The AO has taken two textile giants, viz., M/s Aditya Birla Fashion and M/s Future Lifestyle Fashions as comparable companies. It is submitted that the assessee is a small time whole sale trader, while the above said two companies are into retail business having retail outlets all over the Country. Further, the turnover of M/s Aditya Birla Fashion is around rs.6500 crores and the turnover of M/s Future Lifestyle Fashions is around Rs.3500 crores. However, the turnover of the assessee company is ranging from 10 to 15 crores. Accordingly, it was submitted that these two companies cannot be taken as comparable companies.
We agree with the above said submissions made by Ld A.R. First of all, in our view, there is no reason to reject the books of account of the assessee in view of the decision rendered by Hon’ble Delhi High Court in the case of Jas Jack Elegance Exports (supra). Hence the gross profit estimated by the AO could not be sustained. Even otherwise, two comparable companies selected by the AO cannot be held to be good comparables. Further, the gross profit rate declared by the assessee is also found to be consistent. Another important factor is that the assessee is supplying goods to its sister concerns only and since the gross profit rate is consistent over the years, we
18 Sheetal Clothing Co. Pvt. Ltd. hold that the AO was not justified in rejecting books results. Accordingly, we hold that the addition on account of gross profit is also not justified.

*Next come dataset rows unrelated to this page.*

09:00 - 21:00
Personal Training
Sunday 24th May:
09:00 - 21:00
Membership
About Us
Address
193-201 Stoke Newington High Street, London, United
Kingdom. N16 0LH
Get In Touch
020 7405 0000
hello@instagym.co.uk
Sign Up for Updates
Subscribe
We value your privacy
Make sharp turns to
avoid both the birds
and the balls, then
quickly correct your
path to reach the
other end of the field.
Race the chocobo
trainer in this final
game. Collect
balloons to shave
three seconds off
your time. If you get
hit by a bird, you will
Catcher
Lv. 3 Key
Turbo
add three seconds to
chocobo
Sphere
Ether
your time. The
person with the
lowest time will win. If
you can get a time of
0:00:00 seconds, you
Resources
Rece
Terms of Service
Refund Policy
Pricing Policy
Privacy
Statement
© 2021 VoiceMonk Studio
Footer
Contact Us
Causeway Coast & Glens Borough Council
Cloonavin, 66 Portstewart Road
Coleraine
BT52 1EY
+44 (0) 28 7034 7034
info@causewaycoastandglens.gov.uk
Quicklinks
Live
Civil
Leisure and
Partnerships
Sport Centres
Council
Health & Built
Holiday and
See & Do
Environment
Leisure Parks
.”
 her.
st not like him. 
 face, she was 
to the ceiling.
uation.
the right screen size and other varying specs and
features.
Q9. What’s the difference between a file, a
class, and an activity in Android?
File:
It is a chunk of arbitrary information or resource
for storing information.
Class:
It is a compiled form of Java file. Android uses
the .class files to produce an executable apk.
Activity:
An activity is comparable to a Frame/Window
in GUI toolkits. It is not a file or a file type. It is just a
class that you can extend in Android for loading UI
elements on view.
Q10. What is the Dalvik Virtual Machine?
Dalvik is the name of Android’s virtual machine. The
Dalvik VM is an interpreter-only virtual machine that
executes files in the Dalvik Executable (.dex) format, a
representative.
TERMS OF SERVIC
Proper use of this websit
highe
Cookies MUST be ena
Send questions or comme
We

The revenue has challenged the decision rendered Ld CIT(A) in AY 2013-14 in deleting the addition made u/s 68 of the Act. During the year relevant to AY 2013-14, the assessee had received loan of Rs.3.25 lakhs from M/s Samak Constructions P Ltd and Rs.3.00 crores from M/s Akay Industries P Ltd. The AO issued notices u/s 133(6) of the Act to both the above parties. According to AO, he did not receive replies from the above said parties. Hence he assessed the above said aggregate amount of Rs.3,03,25,000/- as income of the assessee u/s 68 of the Act. The Ld CIT(A) noticed that the assessee has furnished the details, such as Copy of confirmation, copy of their Income tax return, copy of Bank statement relating to both the creditors before the AO. He further noticed that M/s Samak Constructions P Ltd is a group company and replied to notice issued u/s 133(6) of the Act. The other company claimed that it did not receive the said notice. The Ld CIT(A) further noticed that the no incriminating material was found during the course of search relating to above said two loans. Accordingly, the Ld CIT(A) has deleted this addition.
We heard the parties on this issue and perused the record. In the earlier paragraphs, we have held that the AY 2013-14 would fall under the category of “unabated assessment” and hence the addition, if any, could be made by the AO only on the basis of incriminating material found during the course of search, as per the principle laid down by Hon’ble jurisdictional Bombay High Court in the case of Continental Warehousing Corporation (Nhava Sheva) Ltd (supra). We notice that the Ld CIT(A) has deleted this addition on the very same principle. Hence we do not find any reason to interfere with his decision rendered on this issue.
19 Sheetal Clothing Co. Pvt. Ltd.
In the result, all the three appeals of the assessee are allowed and the appeal of the revenue is dismissed.
Order pronounced in the open court on 14.12.2022.